Task statement » Restate exactly the lines from the top of the listing below to the line containing "233 109 221.9"; the remaining lines are not wanted.

Input data »
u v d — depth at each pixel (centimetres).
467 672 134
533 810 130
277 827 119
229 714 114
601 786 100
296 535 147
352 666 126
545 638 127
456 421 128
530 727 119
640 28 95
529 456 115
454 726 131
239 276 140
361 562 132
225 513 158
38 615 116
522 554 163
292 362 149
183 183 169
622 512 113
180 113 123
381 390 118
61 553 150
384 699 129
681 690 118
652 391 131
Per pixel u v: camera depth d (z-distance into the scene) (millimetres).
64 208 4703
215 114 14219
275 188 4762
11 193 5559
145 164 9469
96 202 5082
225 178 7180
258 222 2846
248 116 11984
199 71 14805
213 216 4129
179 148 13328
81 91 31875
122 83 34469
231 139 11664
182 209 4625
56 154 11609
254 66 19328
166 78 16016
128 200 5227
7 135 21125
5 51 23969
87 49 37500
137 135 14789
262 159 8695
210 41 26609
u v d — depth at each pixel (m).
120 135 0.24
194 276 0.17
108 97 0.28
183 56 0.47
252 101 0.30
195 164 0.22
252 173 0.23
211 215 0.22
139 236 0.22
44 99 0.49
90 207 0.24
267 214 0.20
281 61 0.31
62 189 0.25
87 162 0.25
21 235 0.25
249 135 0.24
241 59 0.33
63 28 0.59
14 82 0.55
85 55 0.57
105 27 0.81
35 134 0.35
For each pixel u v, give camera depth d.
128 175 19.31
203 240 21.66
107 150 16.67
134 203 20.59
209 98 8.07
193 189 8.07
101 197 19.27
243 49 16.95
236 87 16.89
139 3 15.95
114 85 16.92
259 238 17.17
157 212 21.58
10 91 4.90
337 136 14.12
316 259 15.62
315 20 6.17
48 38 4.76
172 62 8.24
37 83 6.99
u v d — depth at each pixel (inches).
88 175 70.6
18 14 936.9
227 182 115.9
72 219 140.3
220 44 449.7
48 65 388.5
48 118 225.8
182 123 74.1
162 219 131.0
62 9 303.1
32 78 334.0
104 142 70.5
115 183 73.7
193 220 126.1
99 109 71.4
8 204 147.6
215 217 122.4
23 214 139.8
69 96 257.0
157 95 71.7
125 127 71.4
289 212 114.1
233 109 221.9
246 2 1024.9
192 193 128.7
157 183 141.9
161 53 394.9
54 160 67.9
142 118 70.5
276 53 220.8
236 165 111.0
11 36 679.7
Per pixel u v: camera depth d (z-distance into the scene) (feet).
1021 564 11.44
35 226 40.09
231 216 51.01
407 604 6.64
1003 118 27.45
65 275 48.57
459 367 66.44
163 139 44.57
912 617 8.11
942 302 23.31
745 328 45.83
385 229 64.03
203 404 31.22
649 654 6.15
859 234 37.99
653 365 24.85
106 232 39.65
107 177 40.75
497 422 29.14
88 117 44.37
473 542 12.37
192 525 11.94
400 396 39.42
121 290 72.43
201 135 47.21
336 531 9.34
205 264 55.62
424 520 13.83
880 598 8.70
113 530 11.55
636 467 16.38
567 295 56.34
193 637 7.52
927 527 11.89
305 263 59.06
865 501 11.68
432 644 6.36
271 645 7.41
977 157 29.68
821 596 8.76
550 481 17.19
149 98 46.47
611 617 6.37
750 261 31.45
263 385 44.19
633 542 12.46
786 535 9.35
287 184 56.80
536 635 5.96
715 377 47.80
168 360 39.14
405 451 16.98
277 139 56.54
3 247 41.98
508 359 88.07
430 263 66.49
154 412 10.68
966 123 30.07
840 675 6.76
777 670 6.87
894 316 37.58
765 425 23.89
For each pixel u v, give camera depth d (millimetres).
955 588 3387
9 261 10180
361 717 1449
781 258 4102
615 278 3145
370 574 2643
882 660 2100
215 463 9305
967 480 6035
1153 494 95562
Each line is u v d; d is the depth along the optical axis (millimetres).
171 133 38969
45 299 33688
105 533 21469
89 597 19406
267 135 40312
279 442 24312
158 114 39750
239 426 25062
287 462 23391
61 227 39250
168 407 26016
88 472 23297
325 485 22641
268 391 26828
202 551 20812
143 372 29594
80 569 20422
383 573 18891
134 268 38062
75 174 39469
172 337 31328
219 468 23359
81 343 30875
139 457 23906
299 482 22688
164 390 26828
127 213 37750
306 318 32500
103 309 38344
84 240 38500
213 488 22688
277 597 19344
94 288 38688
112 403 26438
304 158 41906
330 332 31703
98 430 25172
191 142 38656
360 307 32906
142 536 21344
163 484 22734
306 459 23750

Exercise result »
u v d — depth at each pixel (centimetres).
467 672 134
533 810 130
277 827 119
229 714 114
601 786 100
296 535 147
352 666 126
545 638 127
456 421 128
530 727 119
640 28 95
529 456 115
454 726 131
239 276 140
361 562 132
225 513 158
38 615 116
522 554 163
292 362 149
183 183 169
622 512 113
180 113 123
381 390 118
61 553 150
384 699 129
681 690 118
652 391 131
Per pixel u v: camera depth d (z-distance into the scene) (millimetres).
64 208 4703
215 114 14219
275 188 4762
11 193 5559
145 164 9469
96 202 5082
225 178 7180
258 222 2846
248 116 11984
199 71 14805
213 216 4129
179 148 13328
81 91 31875
122 83 34469
231 139 11664
182 209 4625
56 154 11609
254 66 19328
166 78 16016
128 200 5227
7 135 21125
5 51 23969
87 49 37500
137 135 14789
262 159 8695
210 41 26609
u v d — depth at each pixel (m).
120 135 0.24
194 276 0.17
108 97 0.28
183 56 0.47
252 101 0.30
195 164 0.22
252 173 0.23
211 215 0.22
139 236 0.22
44 99 0.49
90 207 0.24
267 214 0.20
281 61 0.31
62 189 0.25
87 162 0.25
21 235 0.25
249 135 0.24
241 59 0.33
63 28 0.59
14 82 0.55
85 55 0.57
105 27 0.81
35 134 0.35
For each pixel u v, give camera depth d.
128 175 19.31
203 240 21.66
107 150 16.67
134 203 20.59
209 98 8.07
193 189 8.07
101 197 19.27
243 49 16.95
236 87 16.89
139 3 15.95
114 85 16.92
259 238 17.17
157 212 21.58
10 91 4.90
337 136 14.12
316 259 15.62
315 20 6.17
48 38 4.76
172 62 8.24
37 83 6.99
u v d — depth at each pixel (inches).
88 175 70.6
18 14 936.9
227 182 115.9
72 219 140.3
220 44 449.7
48 65 388.5
48 118 225.8
182 123 74.1
162 219 131.0
62 9 303.1
32 78 334.0
104 142 70.5
115 183 73.7
193 220 126.1
99 109 71.4
8 204 147.6
215 217 122.4
23 214 139.8
69 96 257.0
157 95 71.7
125 127 71.4
289 212 114.1
233 109 221.9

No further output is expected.